Peter Retsos: Investigation of the Piles Creek Embankment Collapse
An embankment at Piles Creek failed during heavy rain in June 2007. Five deaths occurred when a vehicle then drove into the void created by the collapse. The subsequent investigation of the collapse was undertaken by Connell Wagner in a collegial manner with expert representatives from the RTA and Gosford City Council. In this presentation, Peter will discuss the methods used during the field investigations and the advantages and disadvantages of undertaking a collegial investigation. He will also reflect on the benefits and skills gained from examining a failure of this nature.
Kathryn Pike: Jointing and Dyke Structures in Top Ryde, Sydney
The ongoing construction of the Top Ryde Shopping Centre involves excavation to depths varying between 10m and 25m below ground surface. Preliminary investigations identified an igneous dyke in the northern corner of the site and high angle joints. These features have been progressively revealed during the excavation process. Kathryn will present the results of mapping, analysis and interpretation of the geological and structural features encountered. The study of such features will allow engineers to make improved predictions of areas of rock affected by dyke structures and their associated jointing.

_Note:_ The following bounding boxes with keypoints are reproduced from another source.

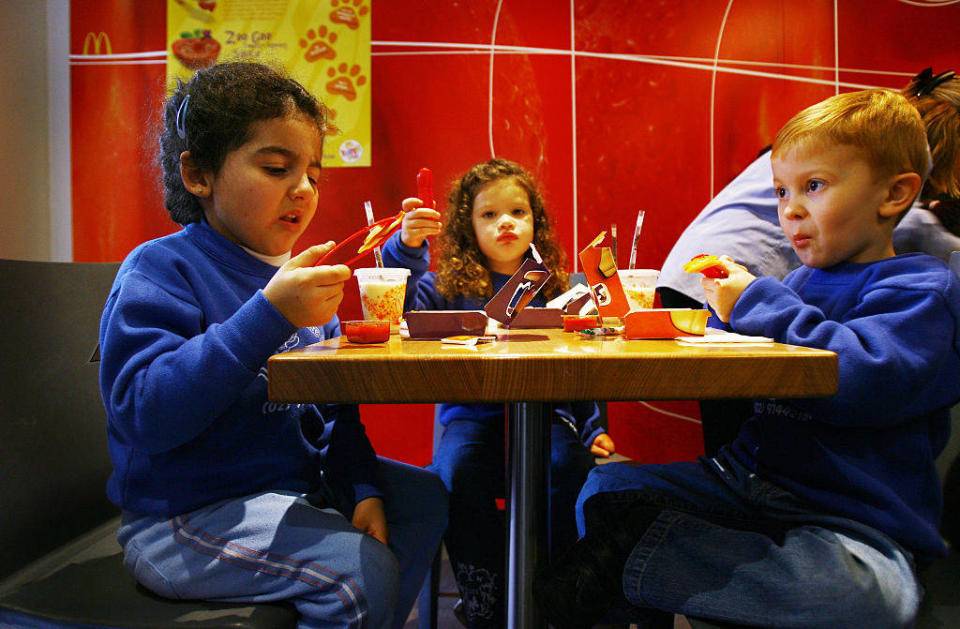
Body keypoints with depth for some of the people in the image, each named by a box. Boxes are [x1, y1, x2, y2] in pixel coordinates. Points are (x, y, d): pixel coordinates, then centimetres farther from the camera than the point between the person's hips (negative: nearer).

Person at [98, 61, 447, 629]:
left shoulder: (296, 277, 9)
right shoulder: (160, 272, -13)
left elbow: (333, 408, 12)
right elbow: (147, 415, -28)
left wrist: (361, 488, 0)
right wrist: (270, 314, -34)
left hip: (299, 482, 8)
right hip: (187, 514, -8)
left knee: (425, 497, 14)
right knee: (362, 569, -25)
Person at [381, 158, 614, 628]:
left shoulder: (556, 288, 14)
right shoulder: (450, 286, 9)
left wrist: (593, 428, 8)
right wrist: (407, 247, -24)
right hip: (472, 416, 0)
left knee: (570, 468, -29)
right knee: (458, 474, -30)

Ted Tse: Ground Improvement for Rail Embankment Construction on Soft Ground
A 4.3km railway line is proposed as part of the development of the Coal Export Terminal 3 on Kooragang Island, Newcastle. The proposal involves the construction of embankments up to 10m high, to be formed over soft ground, water ponds, coal washery rejects and slag bunded emplacement cells. Investigation and testing for the site included two stages of field investigation, laboratory tests and a full scale trial embankment. Ted will present the challenges encountered in the design of the rail embankment, including the investigation and selection of various ground improvement options.
David Oliveira: Modelling of Infilled Rock Discontinuities
One of the most challenging tasks when designing structures on or within a rock mass is the modelling of the mechanical behaviour of the rock. This is typically due to the rock mass comprising interlocking discrete blocks and the varying conditions of the rock joint surfaces. Among these contact surfaces, infilled rock joints are likely to be the weakest planes. David will present a review of studies involving the shear behaviour of infilled rock joints and some of the most recent advances in modelling. A new semiempirical yielding criterion for infilled rock discontinuities will be discussed.